Paul then approached many of Canada's largest radio and television stations and bartered the cars for advertising. "They could use the cars for news cruisers or for promotions and prizes, he said.

Within ten years Durish had acquired real estate, farm equipment, printing and publishing companies. He was a success. At the age of 38, when most people are looking 30 years ahead to their pension, Paul Durish, with assets of over $10 million, announced his retirement. He was going to sit back, spend time on his 52 foot yacht which he kept in the Caribbean, and enjoy the fruits of his labour. Those of us who knew him knew it wouldn't last. Paul was adamant it would. In actual fact it lasted about a year.

During that time Paul liquidated everything except his extensive land holdings. While visiting Kenya in 1978, he saw animals allowed to roam freely to the delight of the visitors watching. He decided to establish his own private game farm.
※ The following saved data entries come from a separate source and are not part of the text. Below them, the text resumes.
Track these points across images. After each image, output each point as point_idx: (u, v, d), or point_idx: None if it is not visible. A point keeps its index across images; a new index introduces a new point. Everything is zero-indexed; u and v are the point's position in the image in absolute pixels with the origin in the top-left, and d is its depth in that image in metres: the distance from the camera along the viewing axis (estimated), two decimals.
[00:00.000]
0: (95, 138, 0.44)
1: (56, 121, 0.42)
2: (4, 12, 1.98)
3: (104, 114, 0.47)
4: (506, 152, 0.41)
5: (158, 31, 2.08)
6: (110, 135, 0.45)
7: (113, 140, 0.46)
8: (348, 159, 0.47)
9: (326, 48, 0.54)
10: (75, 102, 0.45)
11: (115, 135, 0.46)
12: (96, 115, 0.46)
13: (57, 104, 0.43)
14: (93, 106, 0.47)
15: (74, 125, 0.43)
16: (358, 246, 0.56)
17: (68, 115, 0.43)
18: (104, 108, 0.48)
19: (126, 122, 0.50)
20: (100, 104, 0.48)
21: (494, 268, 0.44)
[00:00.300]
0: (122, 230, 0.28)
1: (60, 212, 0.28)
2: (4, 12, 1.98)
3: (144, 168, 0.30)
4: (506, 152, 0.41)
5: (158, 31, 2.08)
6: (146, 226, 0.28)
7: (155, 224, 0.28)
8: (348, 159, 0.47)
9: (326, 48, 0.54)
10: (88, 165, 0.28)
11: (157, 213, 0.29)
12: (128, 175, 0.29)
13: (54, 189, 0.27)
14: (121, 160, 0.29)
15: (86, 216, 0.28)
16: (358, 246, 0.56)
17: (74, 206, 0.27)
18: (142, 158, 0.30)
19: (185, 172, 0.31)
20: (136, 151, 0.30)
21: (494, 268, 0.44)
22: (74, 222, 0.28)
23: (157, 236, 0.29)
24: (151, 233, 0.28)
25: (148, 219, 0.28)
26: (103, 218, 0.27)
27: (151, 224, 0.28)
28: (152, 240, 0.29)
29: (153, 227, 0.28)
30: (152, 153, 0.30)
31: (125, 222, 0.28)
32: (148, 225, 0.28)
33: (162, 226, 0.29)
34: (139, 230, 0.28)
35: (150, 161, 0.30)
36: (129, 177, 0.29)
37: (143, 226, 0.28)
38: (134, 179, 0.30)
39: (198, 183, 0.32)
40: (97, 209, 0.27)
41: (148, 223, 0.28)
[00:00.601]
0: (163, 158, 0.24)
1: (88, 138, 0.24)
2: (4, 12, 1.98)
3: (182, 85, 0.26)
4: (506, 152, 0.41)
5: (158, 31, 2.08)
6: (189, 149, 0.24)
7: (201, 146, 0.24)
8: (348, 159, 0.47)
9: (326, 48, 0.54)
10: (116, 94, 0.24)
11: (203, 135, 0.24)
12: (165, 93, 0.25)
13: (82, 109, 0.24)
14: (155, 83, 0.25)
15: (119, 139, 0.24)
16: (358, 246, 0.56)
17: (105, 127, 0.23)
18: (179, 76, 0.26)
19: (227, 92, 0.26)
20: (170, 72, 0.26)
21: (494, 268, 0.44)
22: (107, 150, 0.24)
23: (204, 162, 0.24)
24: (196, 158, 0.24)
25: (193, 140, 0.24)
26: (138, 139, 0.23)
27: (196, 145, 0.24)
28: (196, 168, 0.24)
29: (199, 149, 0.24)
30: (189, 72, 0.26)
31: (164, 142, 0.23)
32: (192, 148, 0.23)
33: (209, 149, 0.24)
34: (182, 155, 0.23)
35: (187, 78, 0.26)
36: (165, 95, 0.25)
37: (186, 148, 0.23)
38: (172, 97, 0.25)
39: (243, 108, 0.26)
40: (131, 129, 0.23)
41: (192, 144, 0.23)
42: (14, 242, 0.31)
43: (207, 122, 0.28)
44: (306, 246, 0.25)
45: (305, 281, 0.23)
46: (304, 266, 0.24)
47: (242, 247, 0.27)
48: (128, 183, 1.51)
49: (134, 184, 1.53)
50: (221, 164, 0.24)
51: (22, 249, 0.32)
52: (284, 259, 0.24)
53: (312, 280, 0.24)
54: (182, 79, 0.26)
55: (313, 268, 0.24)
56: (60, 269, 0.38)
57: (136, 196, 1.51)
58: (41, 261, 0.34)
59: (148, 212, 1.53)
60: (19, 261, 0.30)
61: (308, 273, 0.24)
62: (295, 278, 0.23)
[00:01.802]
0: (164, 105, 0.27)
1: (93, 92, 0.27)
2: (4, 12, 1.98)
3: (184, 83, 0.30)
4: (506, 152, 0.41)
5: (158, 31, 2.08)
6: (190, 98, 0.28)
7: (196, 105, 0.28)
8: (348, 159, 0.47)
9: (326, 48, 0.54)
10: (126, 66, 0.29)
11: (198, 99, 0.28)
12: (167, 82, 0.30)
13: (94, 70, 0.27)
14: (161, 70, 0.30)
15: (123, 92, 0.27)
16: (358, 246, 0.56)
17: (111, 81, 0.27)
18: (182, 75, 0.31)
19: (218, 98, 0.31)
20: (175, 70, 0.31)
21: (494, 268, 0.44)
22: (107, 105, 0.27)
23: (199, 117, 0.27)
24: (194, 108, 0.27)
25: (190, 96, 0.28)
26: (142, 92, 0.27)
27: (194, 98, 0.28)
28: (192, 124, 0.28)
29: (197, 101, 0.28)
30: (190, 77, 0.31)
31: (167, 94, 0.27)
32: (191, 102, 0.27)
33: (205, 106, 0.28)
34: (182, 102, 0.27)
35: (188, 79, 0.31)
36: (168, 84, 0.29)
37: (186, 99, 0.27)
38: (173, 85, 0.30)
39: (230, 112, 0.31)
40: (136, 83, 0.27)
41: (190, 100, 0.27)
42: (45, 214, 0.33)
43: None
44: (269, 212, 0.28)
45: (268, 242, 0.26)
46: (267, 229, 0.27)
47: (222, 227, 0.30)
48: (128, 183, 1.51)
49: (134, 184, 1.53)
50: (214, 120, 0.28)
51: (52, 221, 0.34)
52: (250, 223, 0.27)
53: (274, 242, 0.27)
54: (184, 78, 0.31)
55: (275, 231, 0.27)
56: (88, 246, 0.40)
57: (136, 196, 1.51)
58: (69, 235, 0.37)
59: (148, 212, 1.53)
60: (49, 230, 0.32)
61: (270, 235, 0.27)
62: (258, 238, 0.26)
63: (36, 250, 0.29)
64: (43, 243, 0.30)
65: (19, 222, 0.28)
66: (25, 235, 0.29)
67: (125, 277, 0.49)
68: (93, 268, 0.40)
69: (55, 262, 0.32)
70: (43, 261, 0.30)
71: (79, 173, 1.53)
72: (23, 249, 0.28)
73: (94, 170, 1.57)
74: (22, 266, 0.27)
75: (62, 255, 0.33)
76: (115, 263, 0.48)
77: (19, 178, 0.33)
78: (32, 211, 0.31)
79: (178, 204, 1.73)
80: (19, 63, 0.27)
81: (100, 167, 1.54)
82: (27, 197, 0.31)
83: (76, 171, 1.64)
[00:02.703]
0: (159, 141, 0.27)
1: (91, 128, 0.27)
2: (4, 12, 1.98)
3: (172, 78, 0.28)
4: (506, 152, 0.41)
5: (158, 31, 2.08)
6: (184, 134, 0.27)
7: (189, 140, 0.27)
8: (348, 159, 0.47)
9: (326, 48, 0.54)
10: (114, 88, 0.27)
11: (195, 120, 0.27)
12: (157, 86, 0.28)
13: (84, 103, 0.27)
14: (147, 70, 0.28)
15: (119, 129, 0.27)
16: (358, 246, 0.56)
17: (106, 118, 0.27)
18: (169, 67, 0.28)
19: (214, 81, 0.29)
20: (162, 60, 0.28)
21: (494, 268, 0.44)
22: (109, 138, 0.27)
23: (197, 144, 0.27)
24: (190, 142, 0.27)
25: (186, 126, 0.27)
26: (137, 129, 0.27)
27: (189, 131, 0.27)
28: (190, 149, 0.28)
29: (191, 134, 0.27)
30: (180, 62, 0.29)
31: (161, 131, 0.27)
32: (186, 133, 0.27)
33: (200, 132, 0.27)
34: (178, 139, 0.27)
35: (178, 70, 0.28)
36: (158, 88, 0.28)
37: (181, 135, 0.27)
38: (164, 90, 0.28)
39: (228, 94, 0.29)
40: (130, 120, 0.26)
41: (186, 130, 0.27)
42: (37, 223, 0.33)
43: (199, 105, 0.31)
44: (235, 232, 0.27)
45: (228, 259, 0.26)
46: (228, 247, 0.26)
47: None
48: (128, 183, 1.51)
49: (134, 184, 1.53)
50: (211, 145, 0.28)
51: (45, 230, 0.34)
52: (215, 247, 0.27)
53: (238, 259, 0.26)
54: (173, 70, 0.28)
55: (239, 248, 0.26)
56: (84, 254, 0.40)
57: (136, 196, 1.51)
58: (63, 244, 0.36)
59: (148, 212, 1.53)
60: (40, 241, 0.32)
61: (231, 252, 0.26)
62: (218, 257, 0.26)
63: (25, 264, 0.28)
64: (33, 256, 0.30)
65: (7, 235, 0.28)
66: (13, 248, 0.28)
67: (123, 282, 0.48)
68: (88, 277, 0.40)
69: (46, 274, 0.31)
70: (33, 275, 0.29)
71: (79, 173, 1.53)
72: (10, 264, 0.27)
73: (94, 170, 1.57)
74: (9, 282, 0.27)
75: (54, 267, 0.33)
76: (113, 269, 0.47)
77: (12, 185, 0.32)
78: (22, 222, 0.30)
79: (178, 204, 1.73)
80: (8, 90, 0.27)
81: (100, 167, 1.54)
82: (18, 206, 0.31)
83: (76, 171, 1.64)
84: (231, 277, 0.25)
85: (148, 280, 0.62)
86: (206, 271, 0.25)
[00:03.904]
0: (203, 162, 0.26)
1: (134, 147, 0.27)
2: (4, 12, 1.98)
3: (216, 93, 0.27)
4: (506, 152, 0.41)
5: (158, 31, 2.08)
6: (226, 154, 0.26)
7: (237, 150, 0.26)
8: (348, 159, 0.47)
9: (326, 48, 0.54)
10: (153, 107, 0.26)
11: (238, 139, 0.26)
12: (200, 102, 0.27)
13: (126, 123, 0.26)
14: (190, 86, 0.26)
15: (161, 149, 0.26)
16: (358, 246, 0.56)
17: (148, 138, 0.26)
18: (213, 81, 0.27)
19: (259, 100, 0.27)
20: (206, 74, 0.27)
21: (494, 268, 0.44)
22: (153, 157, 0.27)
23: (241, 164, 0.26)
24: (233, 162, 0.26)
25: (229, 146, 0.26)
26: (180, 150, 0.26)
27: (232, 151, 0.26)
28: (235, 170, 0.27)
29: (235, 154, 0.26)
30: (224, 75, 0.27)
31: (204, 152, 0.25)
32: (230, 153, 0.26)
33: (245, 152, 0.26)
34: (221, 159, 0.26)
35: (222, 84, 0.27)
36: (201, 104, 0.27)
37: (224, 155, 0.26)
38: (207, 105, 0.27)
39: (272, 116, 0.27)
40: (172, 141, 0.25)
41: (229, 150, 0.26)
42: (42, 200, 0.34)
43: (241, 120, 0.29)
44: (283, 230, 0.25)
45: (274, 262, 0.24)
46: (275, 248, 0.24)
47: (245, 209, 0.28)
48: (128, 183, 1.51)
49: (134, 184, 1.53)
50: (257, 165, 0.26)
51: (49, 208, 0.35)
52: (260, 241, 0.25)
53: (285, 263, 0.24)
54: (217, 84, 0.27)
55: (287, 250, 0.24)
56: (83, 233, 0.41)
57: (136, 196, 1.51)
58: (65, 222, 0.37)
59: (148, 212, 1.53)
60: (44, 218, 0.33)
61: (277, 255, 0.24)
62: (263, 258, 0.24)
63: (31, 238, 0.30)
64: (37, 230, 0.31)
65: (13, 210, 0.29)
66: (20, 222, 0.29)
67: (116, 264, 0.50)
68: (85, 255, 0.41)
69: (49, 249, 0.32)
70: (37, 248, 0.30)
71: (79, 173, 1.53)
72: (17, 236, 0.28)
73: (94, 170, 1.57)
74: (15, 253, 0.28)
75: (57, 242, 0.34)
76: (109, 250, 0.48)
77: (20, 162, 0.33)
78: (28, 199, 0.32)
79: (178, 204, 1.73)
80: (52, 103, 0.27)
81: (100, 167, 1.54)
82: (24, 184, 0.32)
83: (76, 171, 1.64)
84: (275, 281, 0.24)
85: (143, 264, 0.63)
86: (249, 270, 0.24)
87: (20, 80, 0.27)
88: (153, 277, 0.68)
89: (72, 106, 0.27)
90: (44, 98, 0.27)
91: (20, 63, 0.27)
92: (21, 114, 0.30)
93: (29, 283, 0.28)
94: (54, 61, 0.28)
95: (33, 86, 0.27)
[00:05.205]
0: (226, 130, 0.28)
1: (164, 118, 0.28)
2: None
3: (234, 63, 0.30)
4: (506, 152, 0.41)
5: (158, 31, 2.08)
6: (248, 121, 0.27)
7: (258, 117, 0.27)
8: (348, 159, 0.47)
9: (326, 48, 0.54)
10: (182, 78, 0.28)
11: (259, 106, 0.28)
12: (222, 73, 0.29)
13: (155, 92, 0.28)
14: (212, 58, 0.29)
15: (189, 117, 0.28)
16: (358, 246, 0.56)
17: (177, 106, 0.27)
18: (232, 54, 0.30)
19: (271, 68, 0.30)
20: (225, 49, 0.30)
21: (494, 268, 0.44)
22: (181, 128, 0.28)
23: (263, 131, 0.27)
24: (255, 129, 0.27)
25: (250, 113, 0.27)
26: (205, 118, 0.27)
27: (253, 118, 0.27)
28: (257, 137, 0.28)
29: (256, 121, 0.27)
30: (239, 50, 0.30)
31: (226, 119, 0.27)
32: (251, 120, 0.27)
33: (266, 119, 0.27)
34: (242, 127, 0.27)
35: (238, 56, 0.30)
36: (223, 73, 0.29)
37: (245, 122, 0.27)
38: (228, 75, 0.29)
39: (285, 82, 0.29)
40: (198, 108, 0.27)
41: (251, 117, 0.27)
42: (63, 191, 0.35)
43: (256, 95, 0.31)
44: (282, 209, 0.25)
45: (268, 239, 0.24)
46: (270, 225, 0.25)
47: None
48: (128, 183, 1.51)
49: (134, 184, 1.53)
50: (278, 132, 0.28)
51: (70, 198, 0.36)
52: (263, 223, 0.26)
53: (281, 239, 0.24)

The Klahanie Wildlife Sanctuary is now home to hundreds of deer (five varieties), timber wolves, llamas, yak, buffalo, wild geese, ducks, peacocks and eight stocked fish ponds. The only fence at the 150-acre site just north of Erin, Ontario, is the one surrounding the property. The Durish family may look out of the windows of their sumptuous converted bam home and see dozens of animals intermingling in the wild.

"One day we counted eleven peacocks. We don't operate it as a zoo. Only select, invited groups come here: seniors, disabled children, school groups. We give them a tour of the animals, a chance to fish, and lunch at the house."

Durish's own formal education consisted of school at South Porcupine, St. Catharines, and Meriton in Ontario, and Millard Fillmore College in the United States. He considers ambition and innovation at least as important as formal education.

Although Paul claims he is semi-retired, he still puts in a full day's work.

"I'm really trying to slow down, I can't see spending your entire life just chasing the buck."

What advice does he have for other entrepreneurs who would like to match his success?

"The barter system can still be used. And with Third World Countries who haven't the cash, it should be used. Our profits in the advertising business were enormous compared with the usual 15% earned by agencies using money.

"Also, learn to delegate authority. I never had an office in any of my companies. I had a secretary check every day and phone me. I made visits, but mainly I hired good people and left them alone.

"I think the banking industry is smart to lend money to small business. Banks now acknowledge that entrepreneurs are the backbone of this country's business future."

"When I started out, entrepreneurism was a bad word. Now it is THE word.

"Look for opportunity out of chaos. Then run with it."

Paul Durish is proof positive that in Canada you can achieve ... no matter what your background is.